Everybody out of the pool, here comes Earl

As the East Coast braces for Hurricane Earl, the stock markets brace for the next trend. After yesterday's rally ( a respectable 2%), stock direction is uncertain today.

Nouriel Roubini is a respected professor of economics who predicted the housing bubble and the current recession. He has also warned about the looming public debt crisis, which is becoming more noticed by commentators and voters even while it becomes worse.

Roubini Global Economics' table of trends (roubini.com/analysis/129876.php) shows a 40% likelihood of an " above-trend recovery" at 40%.  It also shows the possibility of a double-dip recession at 30%. The possibility of a "severe" double-dip is 10%, stagnation is at 12.5%, and financial collapse at 2.5%.

The possibility of a "classic", above-trend recovery -- the type that has heretofore been normal in US economic cycles -- is at 5%. In other words, the possibility of normality is 5%.

According to my admittedly un-scientific analysis of the table, the combined likelihood of things getting worse (double-dip, severe double-dip, and collapse) is 42.5%. The possibility of recovery, whether normal or slow, is 45%. Of course, that's less than 100%. The missing 12.5% is in a category titled "stagnation".

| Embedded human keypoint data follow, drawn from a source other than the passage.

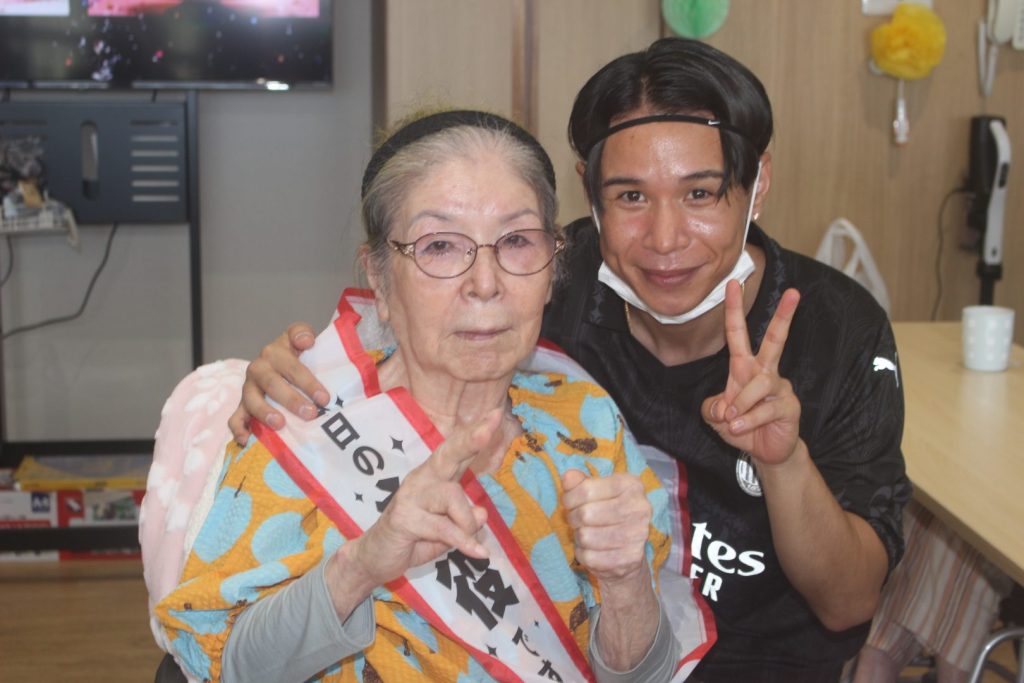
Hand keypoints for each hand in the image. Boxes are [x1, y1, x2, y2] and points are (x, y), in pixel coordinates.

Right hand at [228, 322, 328, 444]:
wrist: (275, 364)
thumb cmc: (293, 355)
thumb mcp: (298, 337)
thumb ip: (302, 333)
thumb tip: (307, 341)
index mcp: (274, 352)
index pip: (292, 367)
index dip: (308, 382)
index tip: (324, 398)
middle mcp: (259, 368)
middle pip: (273, 384)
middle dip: (292, 400)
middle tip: (310, 414)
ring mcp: (248, 388)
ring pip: (252, 400)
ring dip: (266, 413)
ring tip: (281, 424)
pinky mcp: (242, 405)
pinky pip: (235, 417)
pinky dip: (238, 429)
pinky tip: (246, 439)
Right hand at [341, 409, 505, 588]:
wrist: (373, 559)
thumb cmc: (412, 541)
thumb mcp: (446, 532)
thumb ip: (464, 521)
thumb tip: (482, 512)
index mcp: (434, 478)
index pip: (456, 452)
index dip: (475, 433)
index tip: (495, 414)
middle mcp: (421, 480)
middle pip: (448, 454)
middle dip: (470, 440)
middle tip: (487, 428)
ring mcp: (410, 497)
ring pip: (452, 495)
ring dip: (467, 522)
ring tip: (470, 544)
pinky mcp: (404, 518)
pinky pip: (444, 527)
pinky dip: (464, 541)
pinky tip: (479, 553)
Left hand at [561, 469, 651, 586]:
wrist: (630, 550)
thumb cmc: (608, 513)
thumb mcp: (597, 491)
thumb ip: (580, 482)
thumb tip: (568, 477)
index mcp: (631, 485)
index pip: (586, 489)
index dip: (570, 497)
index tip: (569, 502)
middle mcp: (639, 508)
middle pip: (585, 514)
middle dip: (573, 518)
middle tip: (576, 520)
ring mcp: (637, 535)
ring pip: (586, 536)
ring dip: (579, 537)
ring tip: (586, 533)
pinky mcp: (630, 559)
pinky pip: (590, 557)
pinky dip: (584, 554)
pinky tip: (593, 549)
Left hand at [701, 280, 801, 466]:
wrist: (765, 452)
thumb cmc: (741, 426)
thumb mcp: (716, 416)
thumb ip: (711, 408)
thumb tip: (723, 406)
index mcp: (744, 367)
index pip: (738, 333)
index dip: (734, 309)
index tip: (733, 283)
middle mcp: (765, 372)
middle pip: (776, 339)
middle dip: (784, 316)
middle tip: (794, 291)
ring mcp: (780, 388)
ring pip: (759, 384)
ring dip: (740, 404)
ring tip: (732, 420)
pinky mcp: (789, 407)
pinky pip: (765, 409)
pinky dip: (748, 420)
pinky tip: (739, 429)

In event of stagnation, governments may well be tempted to keep interest rates low by buying government bonds, including their own. In fact, this is already happening; it's referred to as "monetizing the debt".  The government prints its own money and then finances its operation by purchasing the bonds it issues. As one may imagine, the consequences of these actions are not desirable.

Stagnation is itself a form of failure. If you lump it with the other negative outcomes, the likelihood of things staying bad or getting worse is 57.5%.

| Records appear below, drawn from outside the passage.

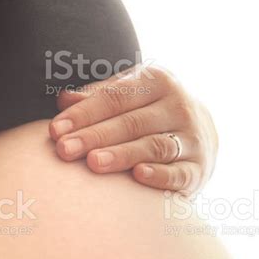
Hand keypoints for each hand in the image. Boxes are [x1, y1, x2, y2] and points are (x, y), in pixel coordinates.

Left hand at [49, 64, 217, 196]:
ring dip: (122, 155)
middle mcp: (178, 106)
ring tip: (93, 164)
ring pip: (153, 146)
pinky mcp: (197, 169)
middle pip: (131, 122)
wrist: (202, 136)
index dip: (84, 113)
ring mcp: (191, 138)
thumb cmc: (150, 114)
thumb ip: (97, 98)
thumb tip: (63, 100)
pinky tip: (138, 176)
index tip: (56, 130)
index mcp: (158, 82)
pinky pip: (178, 173)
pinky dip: (159, 175)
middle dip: (95, 136)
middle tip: (65, 150)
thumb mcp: (129, 97)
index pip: (115, 97)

What about deflation, which this blog warned about previously? According to RGE, there's a 42.5% chance of some degree of deflation.

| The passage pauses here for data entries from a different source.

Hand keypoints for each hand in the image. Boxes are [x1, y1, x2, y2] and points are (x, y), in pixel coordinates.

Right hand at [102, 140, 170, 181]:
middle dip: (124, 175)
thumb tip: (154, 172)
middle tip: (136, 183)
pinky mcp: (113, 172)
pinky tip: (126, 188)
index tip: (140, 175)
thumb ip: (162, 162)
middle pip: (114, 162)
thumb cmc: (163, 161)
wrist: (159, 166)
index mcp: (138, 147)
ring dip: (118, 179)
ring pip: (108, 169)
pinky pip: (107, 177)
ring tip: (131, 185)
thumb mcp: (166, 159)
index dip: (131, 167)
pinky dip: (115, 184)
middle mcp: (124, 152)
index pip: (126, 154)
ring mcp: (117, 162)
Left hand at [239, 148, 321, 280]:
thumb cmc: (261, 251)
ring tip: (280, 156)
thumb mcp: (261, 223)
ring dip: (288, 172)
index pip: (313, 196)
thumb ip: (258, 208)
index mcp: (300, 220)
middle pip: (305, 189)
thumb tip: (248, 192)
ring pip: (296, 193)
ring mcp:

While examining these figures, it's wise to keep in mind that an unexpected shock, such as a major terrorist action or war, could have consequences of its own.

Finally, back to that 5% chance of a classic recovery from recession. When normality becomes statistically unlikely, it's time to reassess one's expectations. How does that play out in an average American's life?

Many people have investments through 401Ks and other retirement accounts, through mutual funds, or by individual purchase. Typically, a large portion of those investments will be in stocks. As we have noted before, stock prices may indeed be artificially inflated by government policies such as banning short selling. And please keep in mind that the market's behavior is NOT logical.

Are you willing to risk what wealth you may have by leaving it in stocks? Roubini himself currently invests no money in stocks. Consider very seriously whether or not you can place your faith in "normality" as we've known it.